Everything has gone great so far (except user issues!!!) Can't wait to spend some more time in it!!!

Can't believe all the other campers wanting to check it out. Even heard a few "I should of"s in the crowd.


----------



## Justman (Jul 22, 2006)

Congrats!

We turn a few heads when we head out to the campground as well. Not many people have seen the rear slide out.


----------



## 3LEES (Feb 18, 2006)

Bigbopper299 said:


> and had it out to the lake Saturday.
> 
> Everything has gone great so far (except user issues!!!) Can't wait to spend some more time in it!!!
> 
> Can't believe all the other campers wanting to check it out. Even heard a few "I should of"s in the crowd.


First of all...Welcome to the forum!

It's nice to have a new toy and be able to play with it right away!
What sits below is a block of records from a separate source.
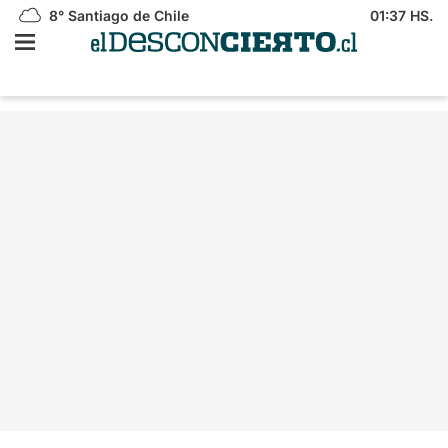
8°
Santiago de Chile
01:37 HS.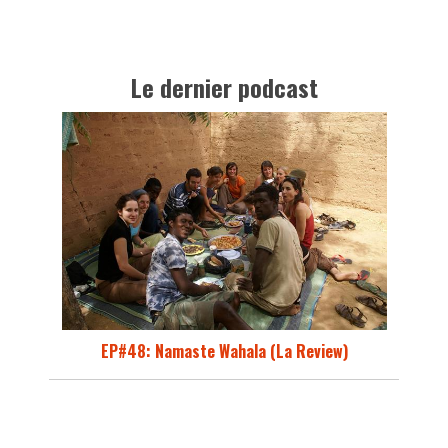
Le dernier podcast
EP#48: Namaste Wahala (La Review)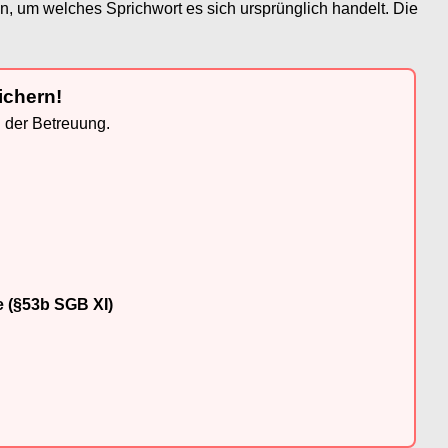
n, um welches Sprichwort es sich ursprünglich handelt. Die
ichern!
n der Betreuung.
e (§53b SGB XI)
We did the same, but we "sideyard" camped the first few times we used our 21RS.

Enjoy your new toy, and make some family memories!


----------



## Doxie-Doglover-Too (Jan 25, 2007)




----------



## Collinsfam_WY (Nov 9, 2006)

Welcome to Outbackers and congrats on the new 21RS! We have got a compliment here and there as well - makes us feel even better about our purchase!

-CC


----------



## z-family (Oct 2, 2004)




----------



## RizFam (Feb 25, 2006)

*to Outbackers*

Tami


----------



## mollyp (Aug 10, 2005)

A belated welcome, Bigbopper299, to the Outbackers family. Enjoy the new 21rs and may all your issues be small ones!

Happy camping!


----------



## Pastor John (Oct 13, 2005)

We love our 21RS as well! It's just the right size for the two of us and out dachshunds. We just spent 12 days in ours on a trip to Santa Fe from Atlanta, and one of the greatest pleasures was to be able to hold freeway speeds through the high altitudes while other, larger, rigs were struggling up long grades. The 21 sure is easy to tow!


----------



## skippershe (May 22, 2006)

Hi Bigbopper299

















AND Congrats on your new 21rs! 

Enjoy and Happy Camping,


----------



## jetjane (Feb 8, 2007)

Bigbopper...sorry I missed this thread before! Welcome to the forum and glad to see another person from Saskatchewan on here! Go Riders!!









Janet


----------